Stored entries:
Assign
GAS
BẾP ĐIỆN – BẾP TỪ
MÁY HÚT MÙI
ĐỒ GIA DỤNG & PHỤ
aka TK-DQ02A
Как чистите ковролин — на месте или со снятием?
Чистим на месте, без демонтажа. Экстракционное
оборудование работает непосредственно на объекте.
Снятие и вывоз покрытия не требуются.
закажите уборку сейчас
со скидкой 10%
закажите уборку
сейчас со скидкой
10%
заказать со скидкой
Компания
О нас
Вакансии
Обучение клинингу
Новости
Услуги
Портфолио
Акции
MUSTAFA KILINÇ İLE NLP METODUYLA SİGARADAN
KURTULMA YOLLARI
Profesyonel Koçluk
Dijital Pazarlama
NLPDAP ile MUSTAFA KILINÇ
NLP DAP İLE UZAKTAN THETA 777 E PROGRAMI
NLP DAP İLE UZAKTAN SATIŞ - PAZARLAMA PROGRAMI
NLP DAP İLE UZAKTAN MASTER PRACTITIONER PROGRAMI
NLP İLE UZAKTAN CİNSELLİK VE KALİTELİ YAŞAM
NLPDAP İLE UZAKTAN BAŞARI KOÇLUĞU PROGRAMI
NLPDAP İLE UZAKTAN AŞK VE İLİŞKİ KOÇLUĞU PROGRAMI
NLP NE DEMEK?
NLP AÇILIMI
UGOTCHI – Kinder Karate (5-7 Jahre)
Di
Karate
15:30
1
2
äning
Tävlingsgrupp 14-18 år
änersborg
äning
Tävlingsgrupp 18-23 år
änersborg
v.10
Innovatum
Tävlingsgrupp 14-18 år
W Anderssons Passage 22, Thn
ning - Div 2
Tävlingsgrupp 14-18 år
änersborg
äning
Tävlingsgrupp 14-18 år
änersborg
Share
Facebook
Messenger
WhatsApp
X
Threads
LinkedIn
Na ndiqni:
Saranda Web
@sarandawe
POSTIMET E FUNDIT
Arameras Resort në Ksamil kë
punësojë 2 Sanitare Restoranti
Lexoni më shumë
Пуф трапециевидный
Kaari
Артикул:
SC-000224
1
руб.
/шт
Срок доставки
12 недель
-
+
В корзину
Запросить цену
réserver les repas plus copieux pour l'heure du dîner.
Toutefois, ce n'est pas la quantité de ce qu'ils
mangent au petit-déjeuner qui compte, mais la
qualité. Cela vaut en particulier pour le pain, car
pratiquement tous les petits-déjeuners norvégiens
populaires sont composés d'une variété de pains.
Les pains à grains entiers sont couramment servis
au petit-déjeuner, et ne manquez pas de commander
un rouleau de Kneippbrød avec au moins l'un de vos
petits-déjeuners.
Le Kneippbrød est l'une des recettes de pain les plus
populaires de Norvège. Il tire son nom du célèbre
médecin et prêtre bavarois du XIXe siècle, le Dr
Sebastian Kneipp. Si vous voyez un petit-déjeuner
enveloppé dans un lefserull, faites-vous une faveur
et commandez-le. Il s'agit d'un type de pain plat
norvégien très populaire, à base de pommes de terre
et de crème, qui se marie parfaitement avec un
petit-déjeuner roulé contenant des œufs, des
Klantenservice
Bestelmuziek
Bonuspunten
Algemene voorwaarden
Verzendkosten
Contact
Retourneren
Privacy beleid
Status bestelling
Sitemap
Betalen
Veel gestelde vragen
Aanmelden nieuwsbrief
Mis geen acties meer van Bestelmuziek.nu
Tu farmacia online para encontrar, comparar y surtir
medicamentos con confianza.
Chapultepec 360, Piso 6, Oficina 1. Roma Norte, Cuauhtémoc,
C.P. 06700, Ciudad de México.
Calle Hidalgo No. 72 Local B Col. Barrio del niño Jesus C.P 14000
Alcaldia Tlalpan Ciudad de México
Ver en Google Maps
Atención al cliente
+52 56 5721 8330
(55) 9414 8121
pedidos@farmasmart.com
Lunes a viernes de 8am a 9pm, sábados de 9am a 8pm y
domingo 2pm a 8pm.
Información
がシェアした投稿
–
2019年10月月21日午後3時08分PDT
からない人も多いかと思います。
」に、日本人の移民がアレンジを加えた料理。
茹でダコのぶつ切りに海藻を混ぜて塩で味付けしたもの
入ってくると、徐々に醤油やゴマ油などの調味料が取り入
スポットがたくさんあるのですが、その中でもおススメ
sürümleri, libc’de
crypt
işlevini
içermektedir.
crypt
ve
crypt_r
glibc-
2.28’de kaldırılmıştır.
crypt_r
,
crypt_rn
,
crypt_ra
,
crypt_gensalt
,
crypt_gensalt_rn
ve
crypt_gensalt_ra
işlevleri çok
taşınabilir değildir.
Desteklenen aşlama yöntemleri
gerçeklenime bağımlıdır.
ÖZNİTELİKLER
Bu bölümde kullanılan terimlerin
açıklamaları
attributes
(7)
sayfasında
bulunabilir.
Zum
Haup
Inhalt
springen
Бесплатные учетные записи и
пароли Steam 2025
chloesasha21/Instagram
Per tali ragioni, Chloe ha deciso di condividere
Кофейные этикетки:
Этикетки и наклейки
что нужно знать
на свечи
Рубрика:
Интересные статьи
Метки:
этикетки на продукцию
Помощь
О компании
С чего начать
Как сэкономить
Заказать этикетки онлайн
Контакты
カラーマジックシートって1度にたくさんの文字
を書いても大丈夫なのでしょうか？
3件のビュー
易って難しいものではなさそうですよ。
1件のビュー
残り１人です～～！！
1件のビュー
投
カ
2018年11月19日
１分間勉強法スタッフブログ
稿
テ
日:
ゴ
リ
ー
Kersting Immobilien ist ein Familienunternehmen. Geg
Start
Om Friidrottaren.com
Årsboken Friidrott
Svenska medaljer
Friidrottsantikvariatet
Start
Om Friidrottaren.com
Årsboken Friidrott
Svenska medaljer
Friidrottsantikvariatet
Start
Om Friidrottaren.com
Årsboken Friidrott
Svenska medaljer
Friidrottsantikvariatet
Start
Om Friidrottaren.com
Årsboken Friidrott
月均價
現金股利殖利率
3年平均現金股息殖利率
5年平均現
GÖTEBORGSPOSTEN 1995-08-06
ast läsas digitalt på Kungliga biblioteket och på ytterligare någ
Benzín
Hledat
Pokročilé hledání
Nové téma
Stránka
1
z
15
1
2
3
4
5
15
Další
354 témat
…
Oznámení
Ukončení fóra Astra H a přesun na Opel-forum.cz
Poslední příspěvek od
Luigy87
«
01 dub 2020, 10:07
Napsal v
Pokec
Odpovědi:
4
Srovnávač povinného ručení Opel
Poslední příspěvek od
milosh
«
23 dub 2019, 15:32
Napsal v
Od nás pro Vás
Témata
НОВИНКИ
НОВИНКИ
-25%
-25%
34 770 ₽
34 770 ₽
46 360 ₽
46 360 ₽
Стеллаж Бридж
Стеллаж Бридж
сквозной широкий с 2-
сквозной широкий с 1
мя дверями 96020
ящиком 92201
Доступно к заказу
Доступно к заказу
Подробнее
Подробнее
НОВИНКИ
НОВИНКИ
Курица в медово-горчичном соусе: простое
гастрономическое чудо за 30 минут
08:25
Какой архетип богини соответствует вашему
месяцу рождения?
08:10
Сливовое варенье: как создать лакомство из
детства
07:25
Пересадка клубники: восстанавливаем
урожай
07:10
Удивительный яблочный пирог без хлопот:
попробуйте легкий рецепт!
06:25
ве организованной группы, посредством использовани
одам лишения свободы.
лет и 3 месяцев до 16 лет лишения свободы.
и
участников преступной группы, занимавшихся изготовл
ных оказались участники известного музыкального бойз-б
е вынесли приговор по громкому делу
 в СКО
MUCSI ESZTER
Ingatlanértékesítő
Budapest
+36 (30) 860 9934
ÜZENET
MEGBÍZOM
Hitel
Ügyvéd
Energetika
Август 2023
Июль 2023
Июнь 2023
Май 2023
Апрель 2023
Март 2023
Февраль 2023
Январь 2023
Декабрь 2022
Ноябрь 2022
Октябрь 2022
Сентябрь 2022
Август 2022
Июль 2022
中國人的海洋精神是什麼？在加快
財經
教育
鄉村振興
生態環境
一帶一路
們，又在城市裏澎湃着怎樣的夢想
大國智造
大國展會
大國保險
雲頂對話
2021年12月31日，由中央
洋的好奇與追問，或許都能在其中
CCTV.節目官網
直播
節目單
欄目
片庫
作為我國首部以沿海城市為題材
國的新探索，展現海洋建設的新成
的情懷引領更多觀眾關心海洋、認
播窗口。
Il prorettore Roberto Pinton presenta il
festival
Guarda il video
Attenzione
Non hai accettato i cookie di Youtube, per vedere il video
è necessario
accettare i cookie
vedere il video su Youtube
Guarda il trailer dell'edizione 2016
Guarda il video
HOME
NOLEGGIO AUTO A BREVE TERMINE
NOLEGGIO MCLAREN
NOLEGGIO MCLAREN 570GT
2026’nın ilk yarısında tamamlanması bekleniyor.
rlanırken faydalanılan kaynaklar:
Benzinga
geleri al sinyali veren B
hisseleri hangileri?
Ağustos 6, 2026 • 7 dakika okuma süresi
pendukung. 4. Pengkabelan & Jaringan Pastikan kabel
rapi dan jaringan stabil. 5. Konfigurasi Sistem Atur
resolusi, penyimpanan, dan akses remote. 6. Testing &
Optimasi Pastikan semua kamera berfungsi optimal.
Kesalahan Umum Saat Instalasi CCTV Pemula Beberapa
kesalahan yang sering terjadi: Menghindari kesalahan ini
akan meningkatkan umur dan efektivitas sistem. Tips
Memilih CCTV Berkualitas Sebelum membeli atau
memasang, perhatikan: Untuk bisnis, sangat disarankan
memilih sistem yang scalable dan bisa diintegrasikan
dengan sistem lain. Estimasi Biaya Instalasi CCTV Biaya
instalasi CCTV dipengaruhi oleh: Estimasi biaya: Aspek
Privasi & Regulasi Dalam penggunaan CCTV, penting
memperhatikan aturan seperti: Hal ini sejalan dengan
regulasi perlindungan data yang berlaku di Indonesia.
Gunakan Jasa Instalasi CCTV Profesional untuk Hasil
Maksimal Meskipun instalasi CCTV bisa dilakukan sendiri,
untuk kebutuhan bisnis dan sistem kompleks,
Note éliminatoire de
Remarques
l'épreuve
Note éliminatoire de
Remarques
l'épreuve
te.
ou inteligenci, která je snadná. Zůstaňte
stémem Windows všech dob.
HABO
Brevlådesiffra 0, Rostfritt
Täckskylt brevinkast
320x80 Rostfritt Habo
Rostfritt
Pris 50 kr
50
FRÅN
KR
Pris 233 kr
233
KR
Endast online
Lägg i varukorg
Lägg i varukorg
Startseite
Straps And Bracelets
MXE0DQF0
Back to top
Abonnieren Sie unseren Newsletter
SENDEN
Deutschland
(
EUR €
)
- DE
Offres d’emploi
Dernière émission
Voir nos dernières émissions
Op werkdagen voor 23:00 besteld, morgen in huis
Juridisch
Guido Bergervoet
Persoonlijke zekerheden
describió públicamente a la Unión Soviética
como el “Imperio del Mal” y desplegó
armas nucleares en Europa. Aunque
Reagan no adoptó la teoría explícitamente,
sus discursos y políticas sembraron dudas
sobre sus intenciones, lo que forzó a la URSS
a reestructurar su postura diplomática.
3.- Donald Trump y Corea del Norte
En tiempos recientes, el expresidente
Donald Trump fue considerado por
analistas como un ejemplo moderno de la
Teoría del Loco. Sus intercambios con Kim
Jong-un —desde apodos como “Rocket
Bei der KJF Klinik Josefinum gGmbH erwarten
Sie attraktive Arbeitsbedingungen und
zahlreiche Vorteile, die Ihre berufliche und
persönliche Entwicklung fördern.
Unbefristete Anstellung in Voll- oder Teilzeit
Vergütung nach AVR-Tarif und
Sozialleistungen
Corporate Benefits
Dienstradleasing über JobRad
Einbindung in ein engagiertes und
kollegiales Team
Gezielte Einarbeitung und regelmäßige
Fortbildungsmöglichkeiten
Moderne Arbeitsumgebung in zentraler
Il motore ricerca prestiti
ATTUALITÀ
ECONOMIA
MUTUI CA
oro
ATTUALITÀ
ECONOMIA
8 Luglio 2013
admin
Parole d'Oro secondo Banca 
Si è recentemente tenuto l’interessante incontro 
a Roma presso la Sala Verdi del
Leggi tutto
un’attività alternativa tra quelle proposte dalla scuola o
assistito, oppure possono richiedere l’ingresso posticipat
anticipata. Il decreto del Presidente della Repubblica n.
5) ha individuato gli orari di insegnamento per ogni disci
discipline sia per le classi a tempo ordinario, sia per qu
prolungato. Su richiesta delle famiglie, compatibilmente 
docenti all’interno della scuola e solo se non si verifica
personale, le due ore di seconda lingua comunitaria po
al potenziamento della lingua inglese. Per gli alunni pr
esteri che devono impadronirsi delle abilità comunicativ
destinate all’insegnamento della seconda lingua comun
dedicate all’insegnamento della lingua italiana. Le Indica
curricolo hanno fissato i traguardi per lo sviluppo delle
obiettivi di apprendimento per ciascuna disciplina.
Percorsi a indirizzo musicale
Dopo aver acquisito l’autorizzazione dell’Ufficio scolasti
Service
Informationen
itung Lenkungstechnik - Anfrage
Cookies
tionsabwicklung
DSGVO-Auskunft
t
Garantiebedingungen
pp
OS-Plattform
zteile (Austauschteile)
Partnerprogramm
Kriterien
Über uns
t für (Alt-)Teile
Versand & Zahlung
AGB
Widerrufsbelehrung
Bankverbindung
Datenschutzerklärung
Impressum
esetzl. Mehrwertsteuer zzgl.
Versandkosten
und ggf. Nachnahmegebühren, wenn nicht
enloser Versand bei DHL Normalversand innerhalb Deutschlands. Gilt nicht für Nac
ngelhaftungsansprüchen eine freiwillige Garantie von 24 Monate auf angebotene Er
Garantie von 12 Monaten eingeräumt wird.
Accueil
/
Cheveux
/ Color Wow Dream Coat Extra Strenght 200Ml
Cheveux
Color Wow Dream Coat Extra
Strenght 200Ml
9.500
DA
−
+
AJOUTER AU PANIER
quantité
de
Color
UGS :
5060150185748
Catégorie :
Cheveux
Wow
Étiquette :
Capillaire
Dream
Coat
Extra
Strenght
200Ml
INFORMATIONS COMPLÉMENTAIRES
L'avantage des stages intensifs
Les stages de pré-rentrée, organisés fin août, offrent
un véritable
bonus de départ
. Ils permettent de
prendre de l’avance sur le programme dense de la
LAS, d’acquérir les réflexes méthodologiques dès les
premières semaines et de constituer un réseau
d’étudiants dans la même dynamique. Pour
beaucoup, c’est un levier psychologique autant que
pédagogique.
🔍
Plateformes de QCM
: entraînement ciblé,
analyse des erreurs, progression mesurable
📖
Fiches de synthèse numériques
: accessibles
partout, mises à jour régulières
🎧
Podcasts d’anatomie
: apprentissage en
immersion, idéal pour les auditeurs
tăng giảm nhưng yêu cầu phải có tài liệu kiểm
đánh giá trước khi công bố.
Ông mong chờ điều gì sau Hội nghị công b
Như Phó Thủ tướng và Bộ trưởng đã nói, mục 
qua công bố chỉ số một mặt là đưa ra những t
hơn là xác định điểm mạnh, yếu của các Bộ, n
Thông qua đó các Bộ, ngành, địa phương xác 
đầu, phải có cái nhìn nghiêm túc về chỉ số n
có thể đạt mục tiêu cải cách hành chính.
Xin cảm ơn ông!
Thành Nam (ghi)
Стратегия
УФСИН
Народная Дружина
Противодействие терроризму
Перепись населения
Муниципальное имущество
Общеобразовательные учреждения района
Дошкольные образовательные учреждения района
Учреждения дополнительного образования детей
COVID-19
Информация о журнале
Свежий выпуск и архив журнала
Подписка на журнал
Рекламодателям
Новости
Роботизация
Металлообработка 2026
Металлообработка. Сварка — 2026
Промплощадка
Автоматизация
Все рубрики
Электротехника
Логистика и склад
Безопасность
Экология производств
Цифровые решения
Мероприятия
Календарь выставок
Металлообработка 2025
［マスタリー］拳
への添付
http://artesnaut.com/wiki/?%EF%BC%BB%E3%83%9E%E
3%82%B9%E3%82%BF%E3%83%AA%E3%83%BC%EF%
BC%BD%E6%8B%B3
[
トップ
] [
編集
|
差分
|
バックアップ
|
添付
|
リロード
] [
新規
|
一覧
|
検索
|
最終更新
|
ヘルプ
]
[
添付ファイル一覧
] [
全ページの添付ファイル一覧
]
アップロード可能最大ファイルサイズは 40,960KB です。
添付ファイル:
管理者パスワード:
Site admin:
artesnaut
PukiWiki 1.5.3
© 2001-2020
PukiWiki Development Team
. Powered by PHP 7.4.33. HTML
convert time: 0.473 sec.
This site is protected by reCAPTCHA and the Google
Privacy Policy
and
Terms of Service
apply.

- [Task to complete]: Above are the records. Print exactly, and only, the lines from the line with "2019年10月月21日午後3時08分PDT" to the line with "açıklamaları", both inclusive.

- [Final answer]:
2019年10月月21日午後3時08分PDT
からない人も多いかと思います。
」に、日本人の移民がアレンジを加えた料理。
茹でダコのぶつ切りに海藻を混ぜて塩で味付けしたもの
入ってくると、徐々に醤油やゴマ油などの調味料が取り入
スポットがたくさんあるのですが、その中でもおススメ
sürümleri, libc’de
crypt
işlevini
içermektedir.
crypt
ve
crypt_r
glibc-
2.28’de kaldırılmıştır.
crypt_r
,
crypt_rn
,
crypt_ra
,
crypt_gensalt
,
crypt_gensalt_rn
ve
crypt_gensalt_ra
işlevleri çok
taşınabilir değildir.
Desteklenen aşlama yöntemleri
gerçeklenime bağımlıdır.
ÖZNİTELİKLER
Bu bölümde kullanılan terimlerin
açıklamaları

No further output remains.